押井守監督渾身作!『スカイクロラ』で若者たちに伝えたかったこと

押井守監督渾身作!『スカイクロラ』で若者たちに伝えたかったこと

2008年に映画化された『スカイクロラ』。攻殻機動隊シリーズで世界中に名が知られ、熱狂的なファンをもつ押井守監督が『イノセンス』以来4年ぶりに手がけた本作品は、押井監督に「本作が成功しなかったら辞める」とまで言わせたくらい気合の入った作品。『スカイクロラ』で押井監督が伝えようとしたこととはいったい?


『スカイクロラ』ってどんな映画?

製作期間約1年半、総作画枚数5万枚の『スカイクロラ』。前作の『イノセンス』とは一転、「生きる」ということの実感に迫った本作品で、押井監督は現代に生きる若者たちに生き方への疑問を投げかけます。

『スカイクロラ』あらすじをご紹介

戦争がショーとして行われる世界

©森博嗣/「スカイ・クロラ」製作委員会

舞台となるのは、限りなく日本のようでありながらも日本ではないどこかの世界。そこでは平和が保たれ、人々の生活を脅かすものは何もありませんでした。
しかしながら主人公となるのは、戦闘機のパイロットとして働く函南優一(カンナミ ユウイチ)という青年。そう、そこではショーとしての戦争が行われていたのでした。どこかで悲惨な出来事が起こっていなければ自分の平和を実感できない人々のために、企業は代理戦争を請け負い人々に戦争という娯楽を提供するのです。

キルドレという存在

戦闘機を操縦するパイロットとして働くのは「キルドレ」と呼ばれる子供たち。主人公の函南と彼の上司である草薙水素、そして他のパイロットもみんなキルドレです。彼らは大人に成長することはなく、永遠に子供のままでいます。そして自殺や戦死しない限り死ぬことはない存在です。

©森博嗣/「スカイ・クロラ」製作委員会

永遠を生きる彼らにとって、生きることの実感を得られるのは空の上での戦闘だけ。死と隣り合わせの時間でしか、自分が何者として生きているのかに確信を得ることができません。そんな彼らの前に、「普通の大人の男」としてパイロットをしているティーチャという存在が姿を現します。

「空の上でティーチャに会うと、絶対に生きては帰ってこれない。」
ティーチャはキルドレのパイロットにとって絶対に勝つことのできない相手として君臨します。そしてティーチャはどうやら過去にエースパイロットとして活躍していた草薙水素とも関係があったよう。

ティーチャの存在、草薙水素の過去、そしてキルドレの歩む運命が絡み合い、函南はそれまで考えることもなかった自分の存在について漠然と考え始めます。そしてキルドレについての一つの事実を知ることとなるのです。

『スカイクロラ』原作は森博嗣先生のシリーズ作品

小説「すべてがFになる」でも有名な森博嗣さん原作の「スカイクロラ」シリーズを映像化したのが本作品。シリーズは全6作品となっており、シリーズの中では函南の物語だけでなく草薙水素が主人公の物語や、クリタという同じくキルドレの人物の物語もあります。

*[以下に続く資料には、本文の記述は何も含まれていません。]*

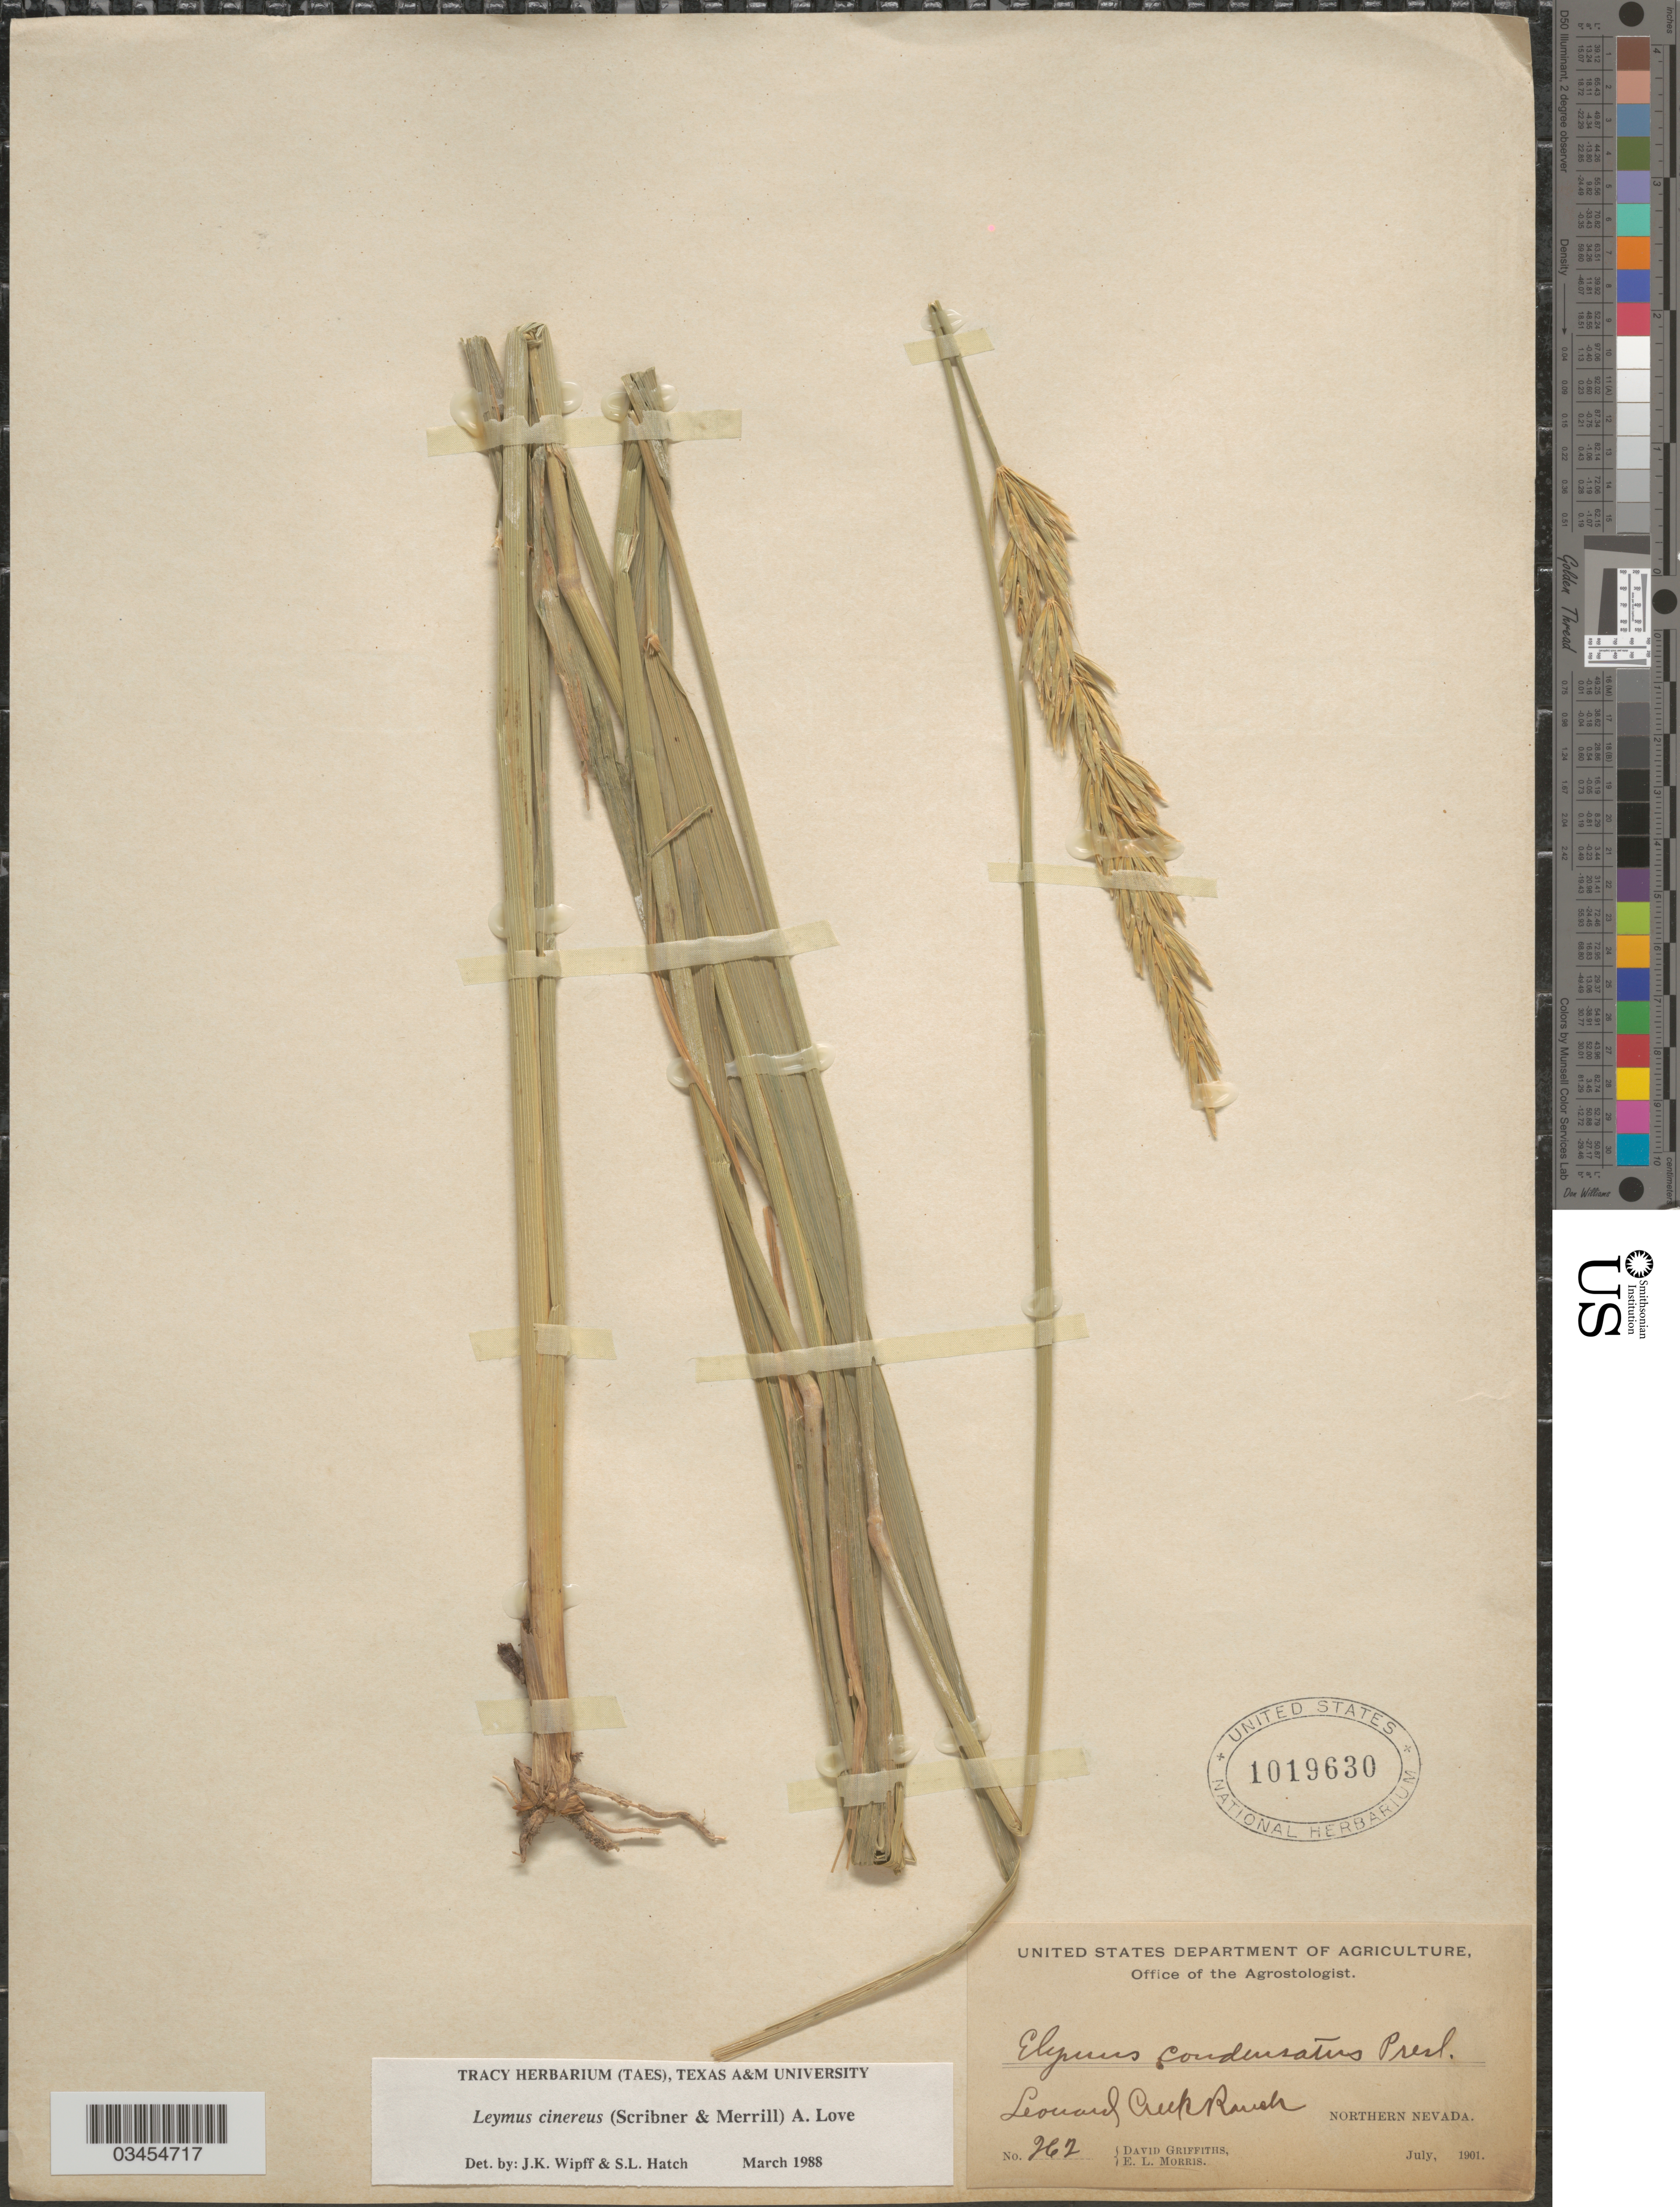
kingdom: Plantae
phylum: Tracheophyta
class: Liliopsida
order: Poales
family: Poaceae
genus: Leymus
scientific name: Leymus cinereus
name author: (Scribn. & Merr.) Á. Löve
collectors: D. Griffiths & E. Morris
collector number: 262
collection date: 1901-07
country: United States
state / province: Nevada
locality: Leonard Creek Ranch. Northern Nevada.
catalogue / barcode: US 1019630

小説は疾走感と透明感に満ち、戦闘シーンの静かな迫力を感じさせる内容となっていますが、これを映像化するのはなかなかむずかしいと考えられていました。また、押井監督はこれまで自作の主人公は30代〜40代の人物が多かったため、最初はオファーを断ろうとしていたと言います。しかし途中で気が変わり、心機一転若者に向けた作品を作ろうと決心したといいます。

『スカイクロラ』独自の世界観を表現する豪華な声優陣

函南優一役 加瀬亮

主人公・函南優一役を演じたのは海外作品にも多数出演している加瀬亮さん。実はこれが声優初挑戦だったようで、収録が17時間にも及ぶことがあったそう。

掴みどころがなく、あどけなさが少し残る函南をうまく演じています。世界と自分にまるで興味がないようなときと、気持ちに力が入る瞬間の微妙な差を見事に表現していました。

草薙水素役 菊地凛子

函南の上官である草薙水素を演じたのは、ハリウッド映画にも起用され国際的に活躍している菊地凛子さん。押井監督がオーディションで適役を見つけることができずにいたときに別の現場で出会った菊池さんを見てオファーしたそう。

草薙水素のどこか破綻した雰囲気と、アンバランスな雰囲気を絶妙に表現していました。キルドレの曖昧な存在を常に感じさせ、考えさせる重要な役どころを見事に演じきっていました。

土岐野尚史役 谷原章介

函南の先輩にあたる土岐野を演じたのは谷原章介さん。土岐野のひょうきんな性格と、傍観者としてのある種の無関心さのようなものを絶妙なバランス感覚で演じています。